Cranbury School sixth grader Angela Chen became the school’s 2020 Geography Bee champion.
She secured the top spot in the annual competition.
Cranbury’s competition finished with eighth grader Anika Hadap in second place and eighth grader Christopher Lin in third place on Jan. 10.
“The Georgraphy Bee has been going on for a long time. I would say more than 13 years,” said Sara Fernandez, organizer and Cranbury School Social Studies teacher. “The finals used to not be a big assembly, but this change has made this more exciting for participants and the student body.”
She said normally the winner of the school’s competition has been an eighth grader.
“The fact that Angela has won is super exciting. I will say what is also exciting is that we have not had two girls in the final championship round,” Fernandez said. “It has been many years since we have had a girl champion.”
The school competition is part of the National Geographic GeoBee contest, which is an annual competition that has state champions compete to become National Geographic GeoBee Champion, according to National Geographic Society officials.
The national GeoBee has three levels of competition: school, state and national.
Students in grades four through eight also compete to win college scholarships.
Angela has until Feb. 7 to complete the online state GeoBee qualifying test.
“Every champion in every school that participates in this competition takes the state online test. The state scores it and if Angela qualifies they will let us know,” Fernandez said. “She will then compete at Rowan University.”
Angela will then find out on March 2 if she has qualified. All qualifiers will announced at that time.
If Angela qualifies she will head to the state GeoBee competition.
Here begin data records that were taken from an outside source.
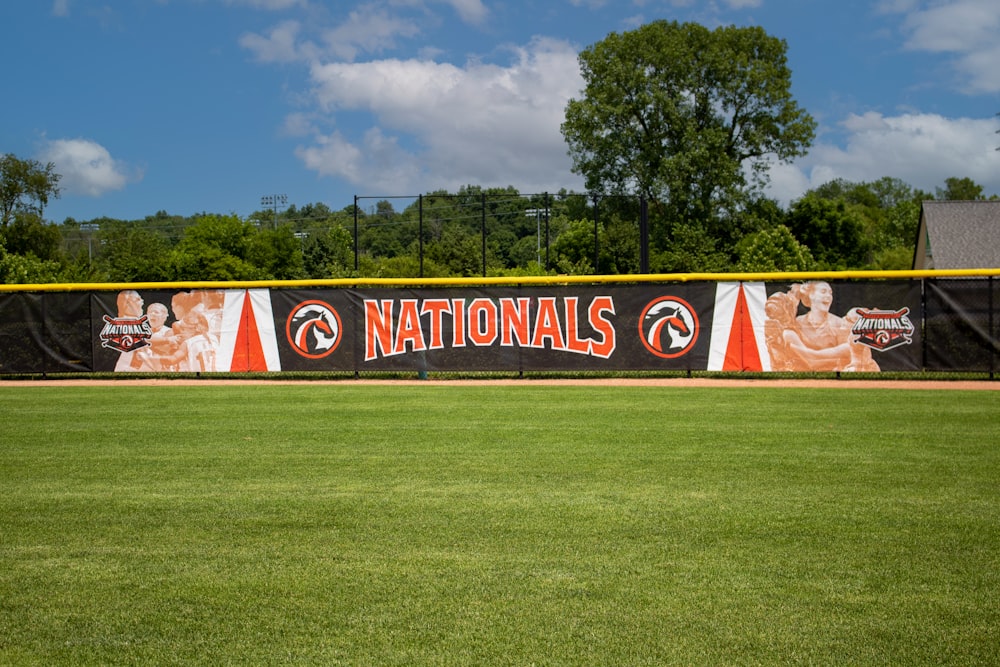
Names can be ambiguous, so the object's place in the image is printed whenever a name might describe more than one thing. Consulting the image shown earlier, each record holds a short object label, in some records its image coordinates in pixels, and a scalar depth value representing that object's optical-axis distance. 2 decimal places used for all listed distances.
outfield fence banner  15.80
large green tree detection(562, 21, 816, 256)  47.31
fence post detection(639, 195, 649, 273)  22.02
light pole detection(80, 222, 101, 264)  83.35
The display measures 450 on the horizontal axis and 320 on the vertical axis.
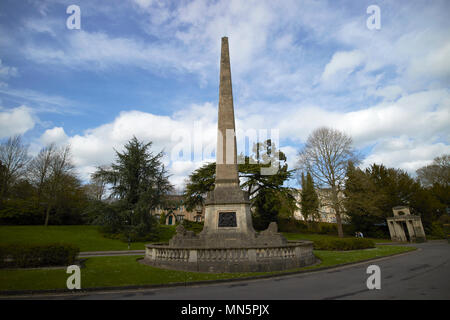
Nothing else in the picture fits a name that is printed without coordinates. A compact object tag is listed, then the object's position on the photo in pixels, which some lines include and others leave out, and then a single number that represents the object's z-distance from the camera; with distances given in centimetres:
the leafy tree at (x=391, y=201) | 3444
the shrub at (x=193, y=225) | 3345
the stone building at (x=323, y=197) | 3133
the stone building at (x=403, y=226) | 3070
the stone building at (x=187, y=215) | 6347
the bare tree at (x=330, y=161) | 3100
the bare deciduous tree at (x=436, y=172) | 4695
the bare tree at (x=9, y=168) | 3047
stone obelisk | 1334
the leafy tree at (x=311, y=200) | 3325
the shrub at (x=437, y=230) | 3384
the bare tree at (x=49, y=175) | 3334
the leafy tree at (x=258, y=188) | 3347
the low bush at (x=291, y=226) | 4287
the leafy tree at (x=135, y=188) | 2788
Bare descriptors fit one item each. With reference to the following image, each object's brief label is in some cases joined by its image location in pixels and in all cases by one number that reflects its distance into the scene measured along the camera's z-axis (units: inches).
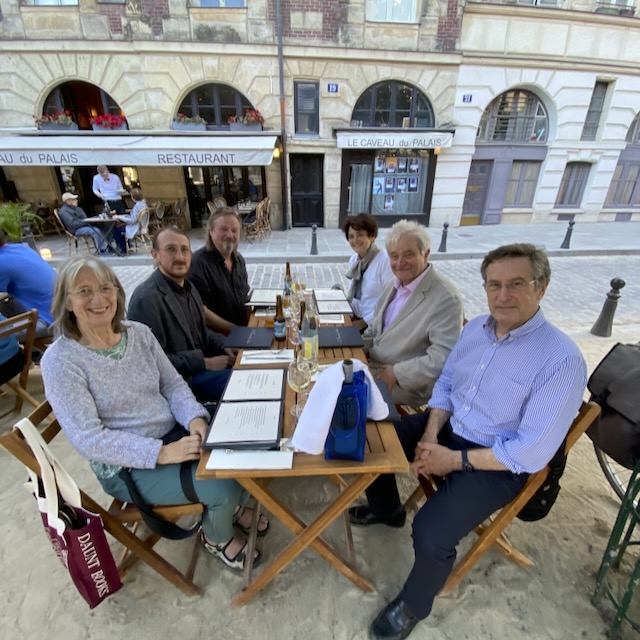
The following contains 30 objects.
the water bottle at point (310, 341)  73.7
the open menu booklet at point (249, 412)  54.8
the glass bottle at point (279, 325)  95.2
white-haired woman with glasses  59.2
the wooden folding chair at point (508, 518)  59.0
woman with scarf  123.5
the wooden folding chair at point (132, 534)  60.9
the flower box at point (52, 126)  361.7
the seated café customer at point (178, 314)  87.1
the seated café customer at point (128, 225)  314.8
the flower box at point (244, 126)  375.7
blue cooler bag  51.3
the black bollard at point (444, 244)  319.7
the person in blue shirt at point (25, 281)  119.2
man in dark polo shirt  118.6
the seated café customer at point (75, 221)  304.3
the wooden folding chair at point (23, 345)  95.3
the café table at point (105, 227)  309.7
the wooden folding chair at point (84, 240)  313.9
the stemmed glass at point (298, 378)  67.0
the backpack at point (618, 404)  62.2
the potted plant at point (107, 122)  362.6
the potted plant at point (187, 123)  370.0
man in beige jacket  85.9
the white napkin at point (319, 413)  50.3
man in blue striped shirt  58.1
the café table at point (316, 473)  52.7
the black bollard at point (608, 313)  173.0
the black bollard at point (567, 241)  329.3
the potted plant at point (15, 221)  243.4
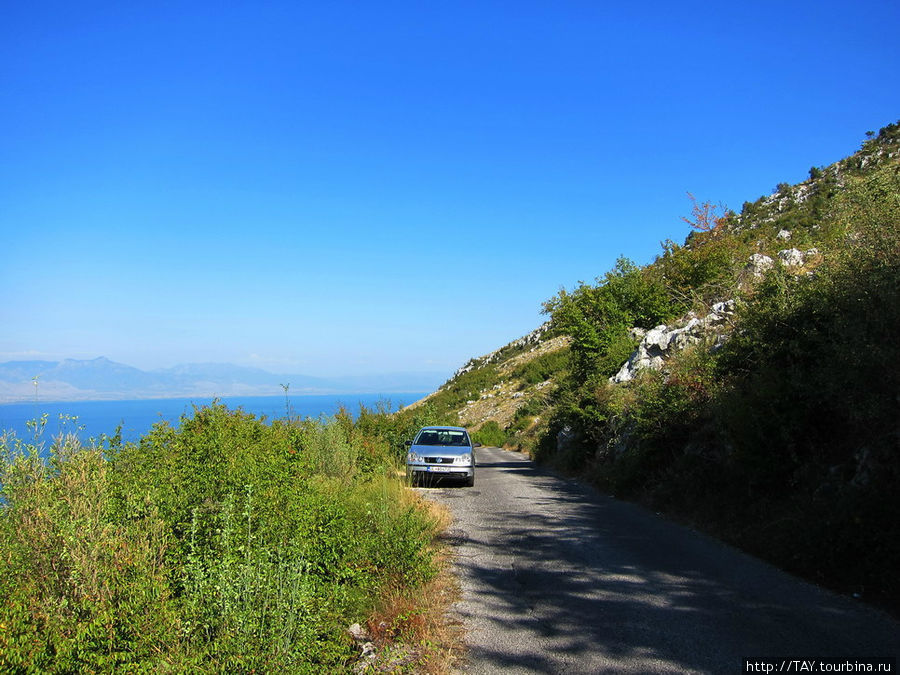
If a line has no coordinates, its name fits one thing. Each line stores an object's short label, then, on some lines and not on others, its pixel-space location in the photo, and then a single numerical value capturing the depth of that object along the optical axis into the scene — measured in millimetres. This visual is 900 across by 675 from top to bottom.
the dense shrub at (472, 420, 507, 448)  43750
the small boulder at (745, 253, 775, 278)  14344
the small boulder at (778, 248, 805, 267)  12867
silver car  15469
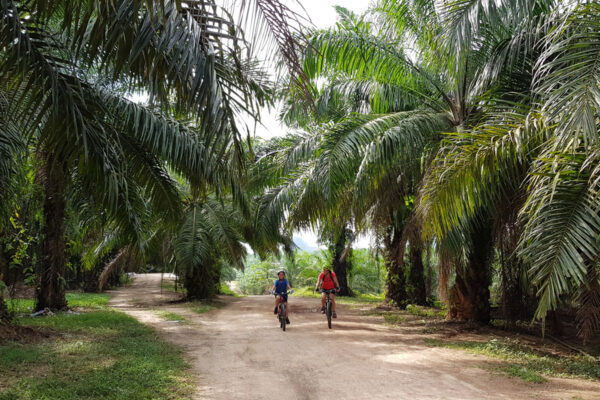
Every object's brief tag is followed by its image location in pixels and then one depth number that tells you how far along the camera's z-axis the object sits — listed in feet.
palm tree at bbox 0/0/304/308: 11.71
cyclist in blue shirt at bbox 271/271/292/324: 37.65
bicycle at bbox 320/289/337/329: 37.29
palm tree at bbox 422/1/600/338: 15.76
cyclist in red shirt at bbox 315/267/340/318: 38.45
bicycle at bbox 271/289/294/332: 36.22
The winner from the state competition will compete in the National Championship in Washington, D.C.
Cranbury School Social Studies teachers Fernandez and Danielle Burke organized 2020’s competition.
Social Studies classes held 13 preliminary rounds from fifth through eighth grade. The rounds resulted in 13 finalists for the school championship. The champion from each class competed in the Cranbury School auditorium.
Student finalists were each eliminated after getting two questions wrong pertaining to national and world geography in the first seven rounds.
The final two consisted of Angela and Anika, who would compete in the final round with a clean slate.
After a tie breaker round, Angela was crowned school champion.
“I really hope these students understand that we are part of a global community and that they take an interest in our world; geographically, culturally, politically and socially,” Fernandez said. “We are all global citizens and the national Geography Bee really shows that.”